▸ Work instructions
**A.** According to the court opinion, why did the trial court grant Brookshore's motion to dismiss San-Dee's indemnity count? Answer in one to three sentences.
**B.** Carry on the court opinion from the point where it stops.

Heinrich v. Peabody Intern. Corp.

Decision Date13 December 1985
Docket NumberSAN-DEE,No. 81-1770,81-1770
Citation139 Ill.App.3d 289,93 Ill.Dec. 544,486 N.E.2d 1379
Parties, 93 Ill.Dec. 544 Eileen HEINRICH, Special Administrator of the Estate of Frank Heinrich, Deceased, Plaintiff, v. PEABODY INTERNATIONAL CORPORATION a foreign corporation, Stanton Equipment Company, a domestic corporation, San-Dee Building Maintenance Company, a domestic corporation, et al., Defendants.BUILDING MAINTENANCE COMPANY, a domestic corporation, Third-Party Plaintiff-Appellant, v. BROOKSHORE LITHOGRAPHERS, INC., Third-Party Defendant-Appellee.
CourtUnited States Appellate Court of Illinois

Wildman, Harrold, Allen & Dixon, Chicago, Howard T. Brinton, Craig M. White, Thomas E. Patterson, of counsel, for third-party plaintiff-appellant San-Dee Bldg. Maint. Co.

Sweeney & Riman, Ltd., Chicago, Georgene M. Wilson, of counsel, for Brookshore Lithographers, Inc.

LORENZ, Justice:

The Illinois supreme court remanded this cause for further consideration. San-Dee Building Maintenance Company (San-Dee) appeals from the dismissal of its claim for indemnity against Brookshore Lithographers, Inc. (Brookshore). In an unpublished opinion, we found that we lacked jurisdiction, but the supreme court reversed (Heinrich v. Peabody International Corp. (1984), 99 Ill.2d 344, 76 Ill.Dec. 800, 459 N.E.2d 935) and remanded with instructions to decide:

1. Whether implied indemnity exists in Illinois in view of the Contribution Among Joint Tortfeasors Act (the Contribution Act) (Ill.Rev.Stat.1979, ch. 70, pars. 301-305)?

2. Whether San-Dee's third-party complaint states a cause of action for implied indemnity?

3. Whether the allegation that San-Dee loaned its servant to Brookshore states a cause of action apart from the label of indemnity?

The underlying action is a wrongful death suit. On December 11, 1979, Frank Heinrich was working on a trash compactor at Brookshore's plant, when Ignacio Ayala activated the compactor, decapitating Heinrich. Plaintiff alleged that San-Dee employed Ayala and that the two were negligent. San-Dee denied negligence and filed a third-party complaint against Brookshore seeking contribution and indemnity. With respect to indemnity, San-Dee alleged that Ayala was controlled and directed by Brookshore, and that Ayala was loaned with his consent to Brookshore. Brookshore moved to dismiss the indemnity count. The trial court granted the motion, ruling that indemnity was replaced by contribution under the Contribution Act. We have jurisdiction by virtue of the supreme court's remand. Heinrich v. Peabody International Corp. (1984), 99 Ill.2d 344, 76 Ill.Dec. 800, 459 N.E.2d 935.

(Keypoint coordinate data)
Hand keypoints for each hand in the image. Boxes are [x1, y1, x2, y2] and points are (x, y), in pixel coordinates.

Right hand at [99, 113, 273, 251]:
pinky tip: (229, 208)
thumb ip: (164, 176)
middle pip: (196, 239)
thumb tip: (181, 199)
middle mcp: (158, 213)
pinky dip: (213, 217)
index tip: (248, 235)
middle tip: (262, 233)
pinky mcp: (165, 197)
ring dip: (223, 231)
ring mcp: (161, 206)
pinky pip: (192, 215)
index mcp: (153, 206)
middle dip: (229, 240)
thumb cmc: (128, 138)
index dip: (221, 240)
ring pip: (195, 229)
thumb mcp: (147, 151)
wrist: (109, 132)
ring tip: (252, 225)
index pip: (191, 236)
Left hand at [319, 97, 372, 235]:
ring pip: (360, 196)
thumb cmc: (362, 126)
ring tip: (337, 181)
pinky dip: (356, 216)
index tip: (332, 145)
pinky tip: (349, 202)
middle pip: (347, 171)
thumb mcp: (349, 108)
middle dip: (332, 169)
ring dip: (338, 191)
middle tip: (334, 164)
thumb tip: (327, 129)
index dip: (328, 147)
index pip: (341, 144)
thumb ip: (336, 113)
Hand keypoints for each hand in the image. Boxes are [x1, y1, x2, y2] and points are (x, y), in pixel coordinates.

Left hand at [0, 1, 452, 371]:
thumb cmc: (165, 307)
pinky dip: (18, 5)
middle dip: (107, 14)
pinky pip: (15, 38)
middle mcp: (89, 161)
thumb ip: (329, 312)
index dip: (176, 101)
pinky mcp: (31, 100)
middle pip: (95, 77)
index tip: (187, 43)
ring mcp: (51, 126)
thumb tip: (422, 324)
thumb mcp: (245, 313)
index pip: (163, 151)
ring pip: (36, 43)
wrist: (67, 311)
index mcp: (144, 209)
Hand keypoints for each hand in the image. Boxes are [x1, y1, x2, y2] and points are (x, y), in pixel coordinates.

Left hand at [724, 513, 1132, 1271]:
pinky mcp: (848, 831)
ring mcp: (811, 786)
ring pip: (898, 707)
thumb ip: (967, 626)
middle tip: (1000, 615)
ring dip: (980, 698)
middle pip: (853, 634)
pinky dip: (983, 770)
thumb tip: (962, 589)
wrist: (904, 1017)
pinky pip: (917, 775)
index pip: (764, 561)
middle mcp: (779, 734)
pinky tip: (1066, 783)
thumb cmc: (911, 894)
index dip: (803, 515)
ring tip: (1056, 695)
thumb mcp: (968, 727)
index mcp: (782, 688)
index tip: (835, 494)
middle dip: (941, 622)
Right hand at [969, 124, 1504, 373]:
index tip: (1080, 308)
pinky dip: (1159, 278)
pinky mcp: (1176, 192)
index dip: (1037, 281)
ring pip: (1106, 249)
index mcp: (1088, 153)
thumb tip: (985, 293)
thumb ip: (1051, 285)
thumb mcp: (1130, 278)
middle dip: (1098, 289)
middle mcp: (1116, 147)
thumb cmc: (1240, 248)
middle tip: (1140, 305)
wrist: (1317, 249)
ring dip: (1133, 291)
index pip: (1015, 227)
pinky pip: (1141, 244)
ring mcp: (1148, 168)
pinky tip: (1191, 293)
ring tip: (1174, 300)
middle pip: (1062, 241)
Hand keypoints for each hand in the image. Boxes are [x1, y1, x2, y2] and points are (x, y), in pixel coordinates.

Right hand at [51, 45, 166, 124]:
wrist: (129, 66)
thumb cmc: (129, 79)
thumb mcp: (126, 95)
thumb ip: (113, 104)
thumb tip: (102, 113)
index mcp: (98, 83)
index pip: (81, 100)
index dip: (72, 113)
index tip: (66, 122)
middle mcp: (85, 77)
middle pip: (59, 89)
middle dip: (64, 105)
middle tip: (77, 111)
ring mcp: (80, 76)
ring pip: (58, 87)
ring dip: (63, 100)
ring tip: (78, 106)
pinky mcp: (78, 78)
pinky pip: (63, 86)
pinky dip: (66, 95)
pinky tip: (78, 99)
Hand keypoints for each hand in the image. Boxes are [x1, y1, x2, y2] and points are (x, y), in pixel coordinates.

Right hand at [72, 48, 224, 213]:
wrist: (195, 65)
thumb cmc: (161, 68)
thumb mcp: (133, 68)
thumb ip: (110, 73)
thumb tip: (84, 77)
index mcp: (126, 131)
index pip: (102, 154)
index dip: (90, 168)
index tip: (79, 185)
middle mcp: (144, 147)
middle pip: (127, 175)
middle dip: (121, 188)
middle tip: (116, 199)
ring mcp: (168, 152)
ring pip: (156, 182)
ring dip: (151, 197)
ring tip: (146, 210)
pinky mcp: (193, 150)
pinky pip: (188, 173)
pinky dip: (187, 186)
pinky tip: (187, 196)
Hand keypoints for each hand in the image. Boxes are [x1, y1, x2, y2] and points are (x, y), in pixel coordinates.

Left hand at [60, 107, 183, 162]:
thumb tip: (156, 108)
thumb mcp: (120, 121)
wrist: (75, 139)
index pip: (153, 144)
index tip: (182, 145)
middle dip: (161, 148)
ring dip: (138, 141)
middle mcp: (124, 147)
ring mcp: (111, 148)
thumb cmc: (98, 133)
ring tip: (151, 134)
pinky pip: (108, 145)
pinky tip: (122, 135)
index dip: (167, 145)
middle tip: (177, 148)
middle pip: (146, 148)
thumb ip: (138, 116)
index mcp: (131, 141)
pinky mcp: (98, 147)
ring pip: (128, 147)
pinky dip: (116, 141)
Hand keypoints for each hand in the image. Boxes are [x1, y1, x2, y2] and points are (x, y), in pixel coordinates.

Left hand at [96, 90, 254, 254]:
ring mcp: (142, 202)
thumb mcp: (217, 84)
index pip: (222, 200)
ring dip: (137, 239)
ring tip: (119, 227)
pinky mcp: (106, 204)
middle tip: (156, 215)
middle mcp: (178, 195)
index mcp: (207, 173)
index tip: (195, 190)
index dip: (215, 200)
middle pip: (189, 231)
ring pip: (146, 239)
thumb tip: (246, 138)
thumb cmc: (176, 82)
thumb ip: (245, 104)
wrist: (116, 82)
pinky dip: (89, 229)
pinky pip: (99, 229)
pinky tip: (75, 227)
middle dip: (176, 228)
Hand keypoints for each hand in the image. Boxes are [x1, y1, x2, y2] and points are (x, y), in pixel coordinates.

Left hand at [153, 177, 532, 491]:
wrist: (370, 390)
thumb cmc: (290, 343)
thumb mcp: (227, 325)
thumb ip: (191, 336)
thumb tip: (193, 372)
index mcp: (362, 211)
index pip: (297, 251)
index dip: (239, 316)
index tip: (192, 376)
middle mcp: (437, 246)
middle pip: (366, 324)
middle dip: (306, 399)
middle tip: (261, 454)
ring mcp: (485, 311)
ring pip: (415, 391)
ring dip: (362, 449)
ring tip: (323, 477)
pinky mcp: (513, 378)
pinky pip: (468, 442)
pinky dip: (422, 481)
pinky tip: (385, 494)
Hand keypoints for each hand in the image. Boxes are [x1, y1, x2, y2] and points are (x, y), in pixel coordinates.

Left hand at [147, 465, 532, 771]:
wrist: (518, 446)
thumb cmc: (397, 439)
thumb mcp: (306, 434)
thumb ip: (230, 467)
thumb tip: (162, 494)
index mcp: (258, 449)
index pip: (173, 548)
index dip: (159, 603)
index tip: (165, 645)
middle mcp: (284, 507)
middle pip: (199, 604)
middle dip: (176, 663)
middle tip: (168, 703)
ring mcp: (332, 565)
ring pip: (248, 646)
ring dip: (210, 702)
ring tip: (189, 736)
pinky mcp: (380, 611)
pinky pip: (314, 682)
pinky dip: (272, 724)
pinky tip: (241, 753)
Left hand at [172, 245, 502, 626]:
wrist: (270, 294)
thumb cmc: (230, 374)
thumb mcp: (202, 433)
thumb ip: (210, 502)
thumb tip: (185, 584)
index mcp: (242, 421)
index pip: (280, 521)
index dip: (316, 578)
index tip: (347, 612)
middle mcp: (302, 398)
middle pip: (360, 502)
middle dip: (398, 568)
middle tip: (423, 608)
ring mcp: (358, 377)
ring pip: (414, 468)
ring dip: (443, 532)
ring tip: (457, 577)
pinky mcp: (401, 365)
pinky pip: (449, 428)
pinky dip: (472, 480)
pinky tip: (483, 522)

▸ Replies
**A.** The trial court ruled that the Contribution Act had replaced indemnity with contribution, so it dismissed San-Dee's indemnity count against Brookshore.

**B.**
Contribution and indemnity are distinct legal concepts: the elements of the actions differ as well as the measure of recovery. Contribution requires only that two or more parties share responsibility for an injury to plaintiff, and it proceeds from the theory that each party should contribute to the payment of the judgment in proportion to his or her responsibility. Indemnity, on the other hand, shifts the entire burden of the judgment to one party. Indemnity may be express, based on contract, or implied, based on a pretort relationship and a qualitative distinction in the culpable conduct of the defendants. (See generally, Heinrich v. Peabody International Corp. (1984), 99 Ill.2d 344, 348-49, 76 Ill.Dec. 800, 459 N.E.2d 935; Prosser, Torts §§ 50, 51 (4th ed. 1971).) The theory underlying implied indemnity is that "the law will * * * place the ultimate liability upon him whose fault was the primary cause of the injury." John Griffiths & Son Co. v. National Fireproofing Co. (1923), 310 Ill. 331, 339, 141 N.E. 739, quoted in Simmons v. Union Electric Co. (1984), 104 Ill.2d 444, 454, 85 Ill.Dec. 347, 473 N.E.2d 946.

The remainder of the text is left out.